7. Supplementary Figure S7.

Quantification of let-7-dependent suppression of zebrafish regeneration-associated and pluripotency factor protein expression shown in Fig. 5f. HEK 293 cells were transfected with 50 ng of Flag or Myc-tagged expression vectors harboring the indicated cDNAs (x-axis) and various amounts (0–500 ng) of ubC:let-7a,let-7f along with a β-actin2:mCherry normalization vector. Forty-eight hrs later cells were harvested for analysis of protein expression on Western blots. Western blots were quantified by densitometry using NIH image J software. Normalization to either transfected mCherry or endogenous Actin gave similar results. Western blot scans are shown in Fig. S9.

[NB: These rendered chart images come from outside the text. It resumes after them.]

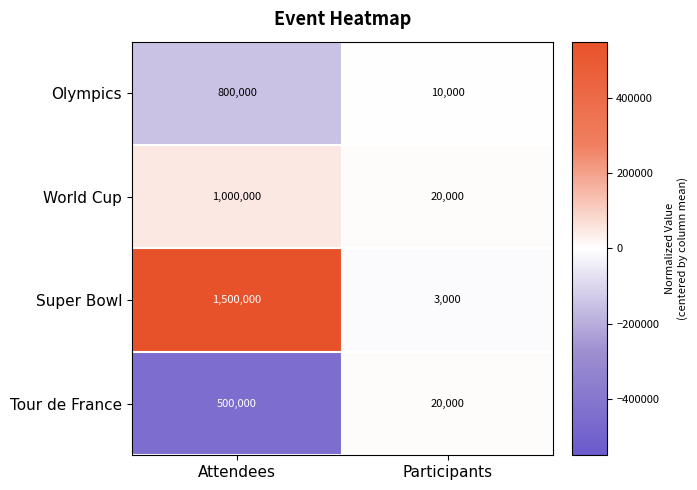

What is the difference between the maximum and minimum values in the Olympics series?

790000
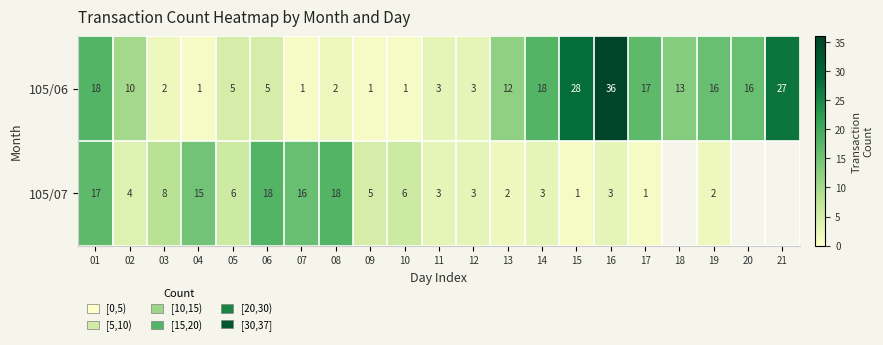

True or false: 105/07 has a value of 8 at 10.

False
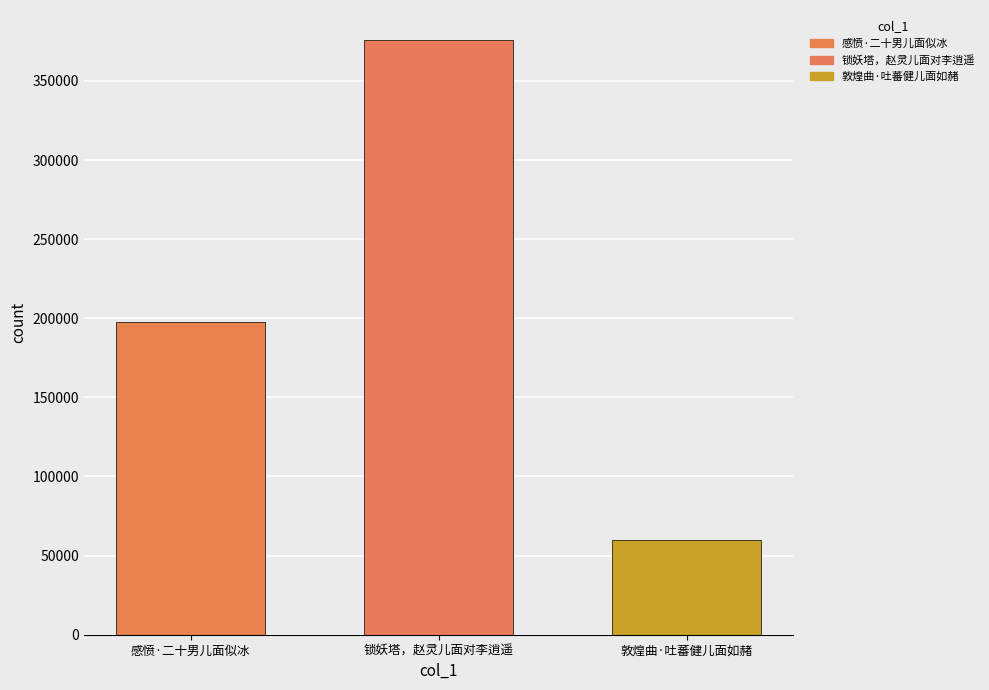

What is the sum of all values?

633533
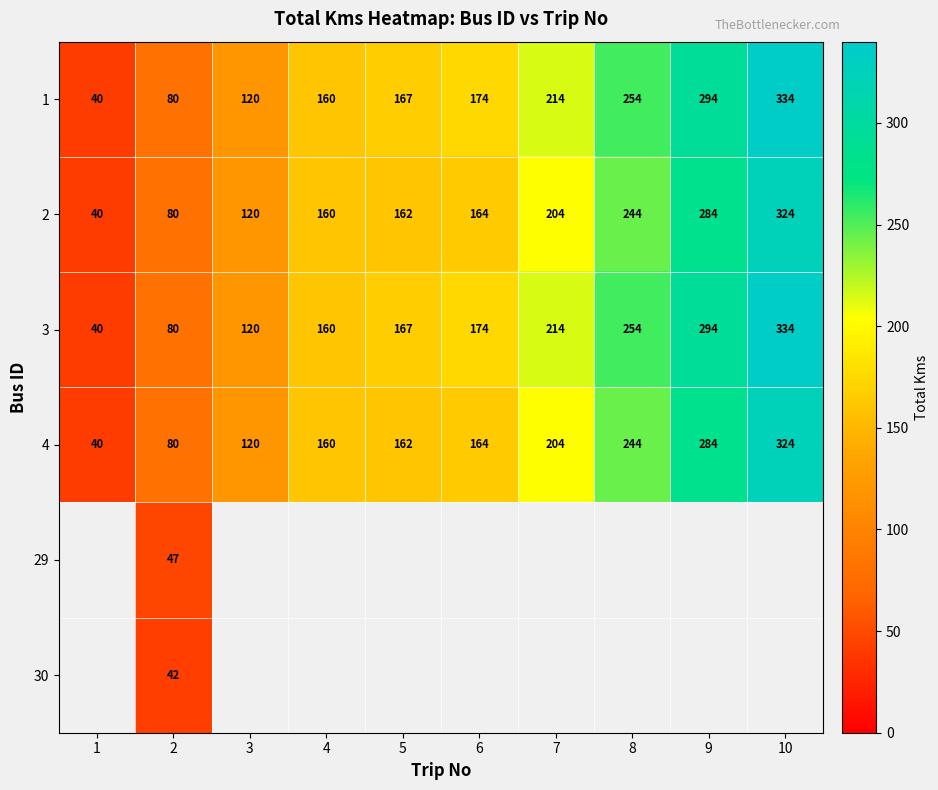

Is it true that 2 equals 139.4 at 7?

False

8. Supplementary Figure S8.

A model depicting Ascl1a-dependent regulation of lin-28 gene expression and the antagonism of let-7 miRNAs and Lin-28 in regulating MG differentiation/dedifferentiation. Proteins are printed in regular script and begin with a capital letter; mRNAs are in italic. Activation or repression pathways active in a given cell state are indicated in bold, while inactive pathways are indicated by faint line and lettering.

9. Supplementary Figure S9.

Western blots full scans for data presented in Fig. 5d.